*** Material for the task ***
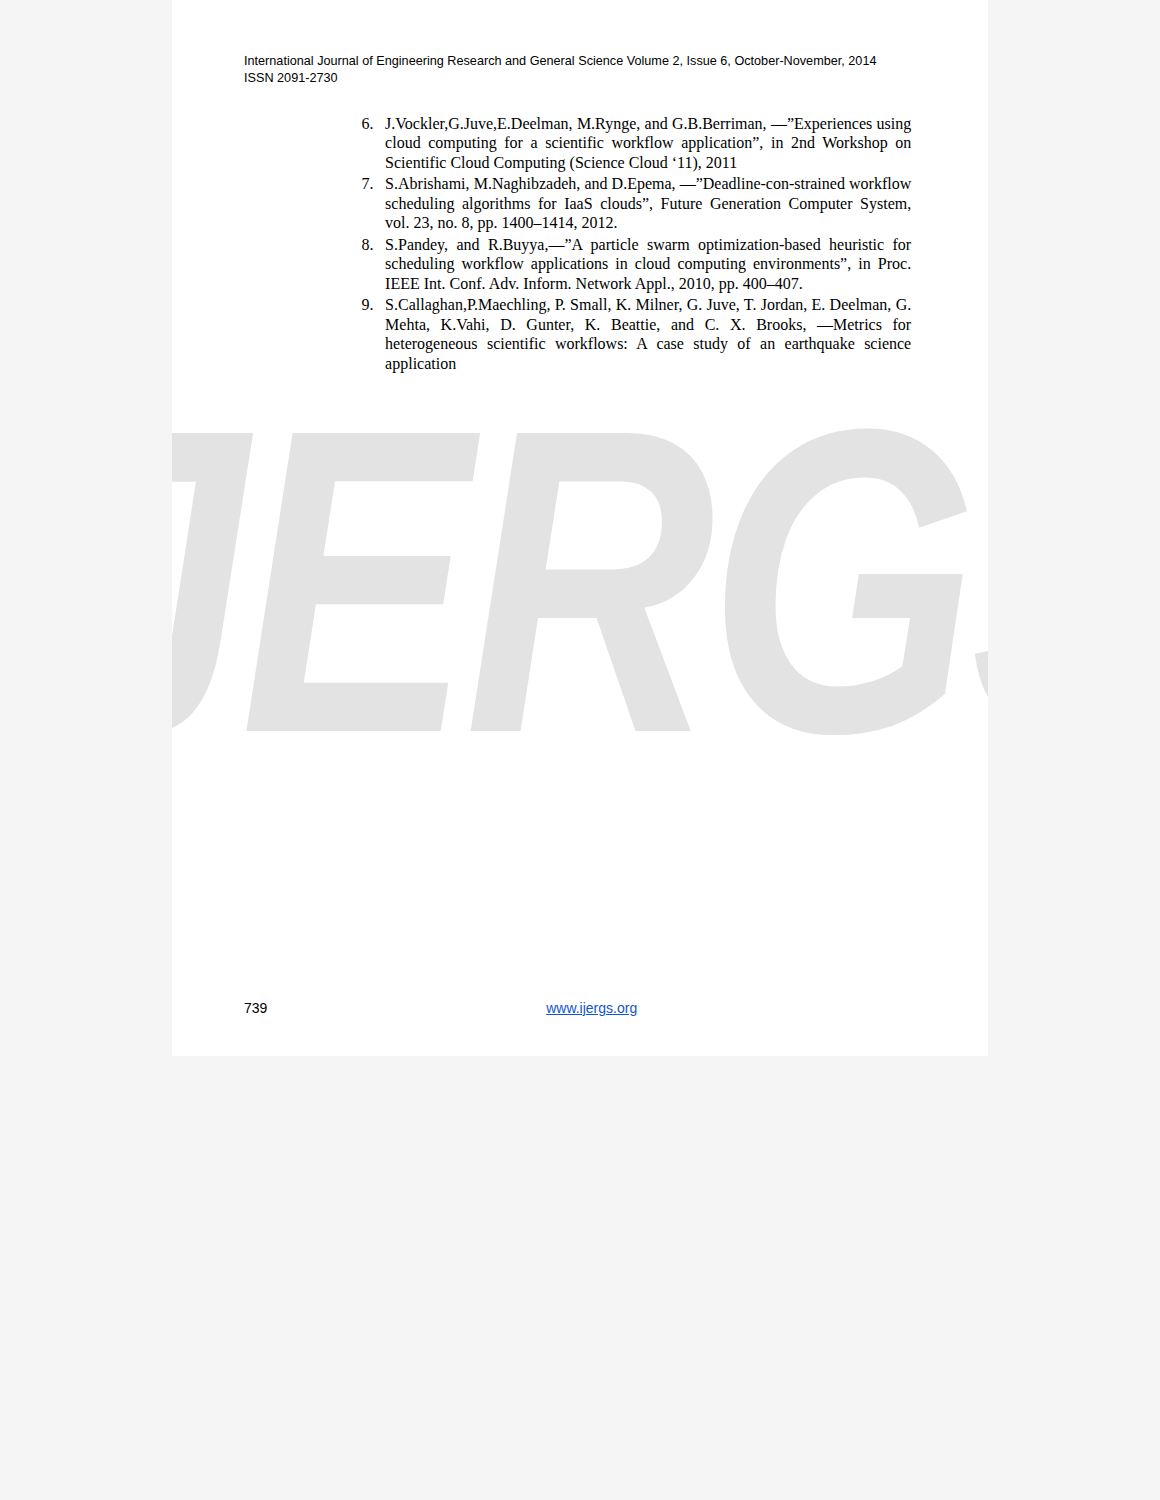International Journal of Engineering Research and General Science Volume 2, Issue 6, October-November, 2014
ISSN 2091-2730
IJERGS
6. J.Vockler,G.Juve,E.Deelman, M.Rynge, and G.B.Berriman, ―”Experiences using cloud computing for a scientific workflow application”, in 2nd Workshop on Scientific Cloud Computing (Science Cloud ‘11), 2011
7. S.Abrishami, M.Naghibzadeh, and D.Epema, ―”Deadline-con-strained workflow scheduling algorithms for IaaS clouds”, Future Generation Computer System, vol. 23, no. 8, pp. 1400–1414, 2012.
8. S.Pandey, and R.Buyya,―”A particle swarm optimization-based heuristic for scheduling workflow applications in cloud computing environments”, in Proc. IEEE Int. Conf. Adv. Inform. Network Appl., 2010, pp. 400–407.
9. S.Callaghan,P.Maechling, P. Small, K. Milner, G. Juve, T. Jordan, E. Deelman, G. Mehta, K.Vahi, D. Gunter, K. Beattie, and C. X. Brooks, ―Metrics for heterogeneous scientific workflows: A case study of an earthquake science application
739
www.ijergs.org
*** End of Material for the task ***
## Task objective:
The data is to be returned exactly as it stands, pictures aside.

## Exercise answer:
International Journal of Engineering Research and General Science Volume 2, Issue 6, October-November, 2014
ISSN 2091-2730
IJERGS
6. J.Vockler,G.Juve,E.Deelman, M.Rynge, and G.B.Berriman, ―”Experiences using cloud computing for a scientific workflow application”, in 2nd Workshop on Scientific Cloud Computing (Science Cloud ‘11), 2011
7. S.Abrishami, M.Naghibzadeh, and D.Epema, ―”Deadline-con-strained workflow scheduling algorithms for IaaS clouds”, Future Generation Computer System, vol. 23, no. 8, pp. 1400–1414, 2012.
8. S.Pandey, and R.Buyya,―”A particle swarm optimization-based heuristic for scheduling workflow applications in cloud computing environments”, in Proc. IEEE Int. Conf. Adv. Inform. Network Appl., 2010, pp. 400–407.
9. S.Callaghan,P.Maechling, P. Small, K. Milner, G. Juve, T. Jordan, E. Deelman, G. Mehta, K.Vahi, D. Gunter, K. Beattie, and C. X. Brooks, ―Metrics for heterogeneous scientific workflows: A case study of an earthquake science application
739
www.ijergs.org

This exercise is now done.